*Trecho do texto*:
● ● ●

02 Novembro 2007
“A sagração do dinheiro no neopentecostalismo - Religião e interesse à luz do sistema da dádiva” é o título da tese de doutorado de Drance Elias da Silva. Através desse trabalho, Drance reflete sobre o dinheiro como elemento de mediação na relação com o sagrado, na experiência religiosa nas igrejas neopentecostais. O uso que se faz do dinheiro no espaço do culto, indica, segundo Drance, uma produção social ou uma espécie de reinvenção do social comunitário. É esse aspecto sociológico dá norte à sua análise.
Em entrevista concedida por telefone à IHU On-Line, Drance fala dessa reinvenção do social comunitário por parte desse símbolo dentro das igrejas e do sagrado que ele representa no neopentecostalismo. Além disso, ele nos revela as dádivas que apresentou na tese e sua opinião sobre o neopentecostalismo.
Drance Elias da Silva é formado em Teologia, pelo Instituto de Teologia de Recife, e em Filosofia, pela Universidade Católica de Pernambuco. Realizou mestrado e doutorado em Sociologia na Universidade Federal de Pernambuco (UFPE). Atualmente, atua como professor nessa universidade.
Confira a entrevista.

● ● ●

*Experimente*: Dê continuidade ao texto sobre a tese acerca do dinheiro no neopentecostalismo, a partir de onde ele termina.

Entradas do conjunto de dados:

● ● ●

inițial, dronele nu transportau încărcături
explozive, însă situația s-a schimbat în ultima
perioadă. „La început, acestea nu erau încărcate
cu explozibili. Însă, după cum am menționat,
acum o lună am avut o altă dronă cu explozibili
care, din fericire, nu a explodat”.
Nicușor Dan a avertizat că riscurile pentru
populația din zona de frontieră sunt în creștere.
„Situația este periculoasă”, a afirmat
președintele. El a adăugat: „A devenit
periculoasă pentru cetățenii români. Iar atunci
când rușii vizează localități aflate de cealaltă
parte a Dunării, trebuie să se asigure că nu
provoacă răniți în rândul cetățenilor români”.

● ● ●

*Resultado da tarefa*:
IHU On-Line – Você afirma que o dinheiro dentro das igrejas neopentecostais é uma reinvenção do social comunitário. Como é que esse símbolo se apresenta no imaginário de quem participa dos cultos dessas igrejas?
Drance Elias da Silva – Quando eu disse que o dinheiro era uma reinvenção do social comunitário, foi para lembrar que ele é um elemento de ligação entre as pessoas no espaço de culto. É um símbolo entre outros tantos símbolos que participam dessa relação dentro do espaço. Isso cria, de alguma maneira, uma relação entre eles. Comunitário, nesse sentido, é um encontro a partir de uma série de símbolos que eles levam para ofertar. O social comunitário, nesse sentido, é o processo permanente de produção de encontros a partir de uma diversidade de coisas que são, evidentemente, levadas para serem doadas no altar. Então, o dinheiro tem uma dimensão de vínculo nessa praxe religiosa que nós identificamos no neopentecostalismo. Pelo menos, isso é um pressuposto que está colocado dentro da experiência neopentecostal.
IHU On-Line – O que existe de sagrado no dinheiro para o neopentecostalismo?
Drance Elias da Silva – De sagrado no dinheiro existe a possibilidade de ele ser transformado em uma coisa que ele não é. Por exemplo, nas igrejas neopentecostais, como a Igreja Internacional da Graça de Deus ou a Igreja Universal do Reino de Deus, ele se transforma numa ferramenta de Deus. Existem várias interpretações que são dadas a esse elemento, que é simbólico, como a atribuição de um valor de sacralidade. Na medida em que ele é ofertado em altar, ao mesmo tempo é ressignificado enquanto coisa. Então, passa a ser uma oferta, uma ferramenta de Deus, um propósito, trazendo uma série de significados. Por isso, pelo fato de estar sendo oferecido a Deus, o dinheiro é ressignificado. Nesse sentido, existe uma idéia de sacralidade desse objeto no espaço do religioso.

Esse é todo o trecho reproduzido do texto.